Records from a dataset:
****

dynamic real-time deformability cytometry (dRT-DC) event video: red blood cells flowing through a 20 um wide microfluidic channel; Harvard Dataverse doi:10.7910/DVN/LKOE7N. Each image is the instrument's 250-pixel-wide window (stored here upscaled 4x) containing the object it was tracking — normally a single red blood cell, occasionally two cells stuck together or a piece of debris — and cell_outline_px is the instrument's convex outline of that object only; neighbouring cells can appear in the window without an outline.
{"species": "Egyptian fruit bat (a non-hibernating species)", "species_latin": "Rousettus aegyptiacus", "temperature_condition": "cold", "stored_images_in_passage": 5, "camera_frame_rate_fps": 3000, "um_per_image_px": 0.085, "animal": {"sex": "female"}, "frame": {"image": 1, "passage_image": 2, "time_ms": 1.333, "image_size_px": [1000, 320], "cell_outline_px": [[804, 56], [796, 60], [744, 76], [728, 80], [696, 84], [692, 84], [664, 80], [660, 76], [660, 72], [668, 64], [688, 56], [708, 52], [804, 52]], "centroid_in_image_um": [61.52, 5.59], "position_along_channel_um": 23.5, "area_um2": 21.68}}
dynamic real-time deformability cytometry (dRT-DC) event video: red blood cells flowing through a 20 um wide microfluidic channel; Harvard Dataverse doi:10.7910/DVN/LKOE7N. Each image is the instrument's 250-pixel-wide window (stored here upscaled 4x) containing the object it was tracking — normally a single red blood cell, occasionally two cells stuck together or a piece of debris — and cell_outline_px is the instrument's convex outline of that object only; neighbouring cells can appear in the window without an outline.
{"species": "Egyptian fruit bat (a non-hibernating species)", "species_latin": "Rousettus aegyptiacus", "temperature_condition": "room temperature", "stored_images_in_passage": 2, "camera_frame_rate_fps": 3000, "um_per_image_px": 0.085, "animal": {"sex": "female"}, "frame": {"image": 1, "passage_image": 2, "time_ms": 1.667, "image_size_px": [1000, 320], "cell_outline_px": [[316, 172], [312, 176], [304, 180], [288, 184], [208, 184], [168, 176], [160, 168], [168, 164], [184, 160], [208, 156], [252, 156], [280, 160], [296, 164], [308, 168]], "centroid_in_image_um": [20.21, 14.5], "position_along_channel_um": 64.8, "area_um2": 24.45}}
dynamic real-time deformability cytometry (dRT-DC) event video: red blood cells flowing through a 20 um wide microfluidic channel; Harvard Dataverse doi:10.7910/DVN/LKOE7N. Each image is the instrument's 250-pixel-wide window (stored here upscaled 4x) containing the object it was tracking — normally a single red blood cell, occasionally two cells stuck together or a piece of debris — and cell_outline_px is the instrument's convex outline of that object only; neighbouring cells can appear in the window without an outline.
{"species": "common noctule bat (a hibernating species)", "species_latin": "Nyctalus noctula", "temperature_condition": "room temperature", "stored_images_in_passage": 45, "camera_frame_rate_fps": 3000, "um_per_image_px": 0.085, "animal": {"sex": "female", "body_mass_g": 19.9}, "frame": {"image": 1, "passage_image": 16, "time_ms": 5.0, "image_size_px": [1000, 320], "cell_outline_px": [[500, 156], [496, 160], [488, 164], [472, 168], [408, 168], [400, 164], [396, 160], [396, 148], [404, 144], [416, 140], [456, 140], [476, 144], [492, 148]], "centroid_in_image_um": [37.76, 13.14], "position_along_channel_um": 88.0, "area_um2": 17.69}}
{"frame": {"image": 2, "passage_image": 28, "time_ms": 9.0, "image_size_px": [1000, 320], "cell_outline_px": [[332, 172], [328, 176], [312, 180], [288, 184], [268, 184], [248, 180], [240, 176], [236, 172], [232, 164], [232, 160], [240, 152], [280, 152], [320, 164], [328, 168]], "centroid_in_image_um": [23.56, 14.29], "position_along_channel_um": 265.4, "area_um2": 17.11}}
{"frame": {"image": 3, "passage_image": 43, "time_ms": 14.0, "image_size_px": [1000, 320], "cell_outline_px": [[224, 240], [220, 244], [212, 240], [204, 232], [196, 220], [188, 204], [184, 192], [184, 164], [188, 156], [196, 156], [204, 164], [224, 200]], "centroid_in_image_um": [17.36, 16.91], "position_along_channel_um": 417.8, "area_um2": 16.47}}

****

AIM OF THE TASK:
Write out the entries above once more, without altering anything.

TASK RESPONSE:
dynamic real-time deformability cytometry (dRT-DC) event video: red blood cells flowing through a 20 um wide microfluidic channel; Harvard Dataverse doi:10.7910/DVN/LKOE7N. Each image is the instrument's 250-pixel-wide window (stored here upscaled 4x) containing the object it was tracking — normally a single red blood cell, occasionally two cells stuck together or a piece of debris — and cell_outline_px is the instrument's convex outline of that object only; neighbouring cells can appear in the window without an outline.
{"species": "Egyptian fruit bat (a non-hibernating species)", "species_latin": "Rousettus aegyptiacus", "temperature_condition": "cold", "stored_images_in_passage": 5, "camera_frame_rate_fps": 3000, "um_per_image_px": 0.085, "animal": {"sex": "female"}, "frame": {"image": 1, "passage_image": 2, "time_ms": 1.333, "image_size_px": [1000, 320], "cell_outline_px": [[804, 56], [796, 60], [744, 76], [728, 80], [696, 84], [692, 84], [664, 80], [660, 76], [660, 72], [668, 64], [688, 56], [708, 52], [804, 52]], "centroid_in_image_um": [61.52, 5.59], "position_along_channel_um": 23.5, "area_um2": 21.68}}
dynamic real-time deformability cytometry (dRT-DC) event video: red blood cells flowing through a 20 um wide microfluidic channel; Harvard Dataverse doi:10.7910/DVN/LKOE7N. Each image is the instrument's 250-pixel-wide window (stored here upscaled 4x) containing the object it was tracking — normally a single red blood cell, occasionally two cells stuck together or a piece of debris — and cell_outline_px is the instrument's convex outline of that object only; neighbouring cells can appear in the window without an outline.
{"species": "Egyptian fruit bat (a non-hibernating species)", "species_latin": "Rousettus aegyptiacus", "temperature_condition": "room temperature", "stored_images_in_passage": 2, "camera_frame_rate_fps": 3000, "um_per_image_px": 0.085, "animal": {"sex": "female"}, "frame": {"image": 1, "passage_image": 2, "time_ms": 1.667, "image_size_px": [1000, 320], "cell_outline_px": [[316, 172], [312, 176], [304, 180], [288, 184], [208, 184], [168, 176], [160, 168], [168, 164], [184, 160], [208, 156], [252, 156], [280, 160], [296, 164], [308, 168]], "centroid_in_image_um": [20.21, 14.5], "position_along_channel_um": 64.8, "area_um2": 24.45}}
dynamic real-time deformability cytometry (dRT-DC) event video: red blood cells flowing through a 20 um wide microfluidic channel; Harvard Dataverse doi:10.7910/DVN/LKOE7N. Each image is the instrument's 250-pixel-wide window (stored here upscaled 4x) containing the object it was tracking — normally a single red blood cell, occasionally two cells stuck together or a piece of debris — and cell_outline_px is the instrument's convex outline of that object only; neighbouring cells can appear in the window without an outline.
{"species": "common noctule bat (a hibernating species)", "species_latin": "Nyctalus noctula", "temperature_condition": "room temperature", "stored_images_in_passage": 45, "camera_frame_rate_fps": 3000, "um_per_image_px": 0.085, "animal": {"sex": "female", "body_mass_g": 19.9}, "frame": {"image": 1, "passage_image": 16, "time_ms": 5.0, "image_size_px": [1000, 320], "cell_outline_px": [[500, 156], [496, 160], [488, 164], [472, 168], [408, 168], [400, 164], [396, 160], [396, 148], [404, 144], [416, 140], [456, 140], [476, 144], [492, 148]], "centroid_in_image_um": [37.76, 13.14], "position_along_channel_um": 88.0, "area_um2": 17.69}}
{"frame": {"image": 2, "passage_image": 28, "time_ms": 9.0, "image_size_px": [1000, 320], "cell_outline_px": [[332, 172], [328, 176], [312, 180], [288, 184], [268, 184], [248, 180], [240, 176], [236, 172], [232, 164], [232, 160], [240, 152], [280, 152], [320, 164], [328, 168]], "centroid_in_image_um": [23.56, 14.29], "position_along_channel_um": 265.4, "area_um2": 17.11}}
{"frame": {"image": 3, "passage_image": 43, "time_ms": 14.0, "image_size_px": [1000, 320], "cell_outline_px": [[224, 240], [220, 244], [212, 240], [204, 232], [196, 220], [188, 204], [184, 192], [184, 164], [188, 156], [196, 156], [204, 164], [224, 200]], "centroid_in_image_um": [17.36, 16.91], "position_along_channel_um": 417.8, "area_um2": 16.47}}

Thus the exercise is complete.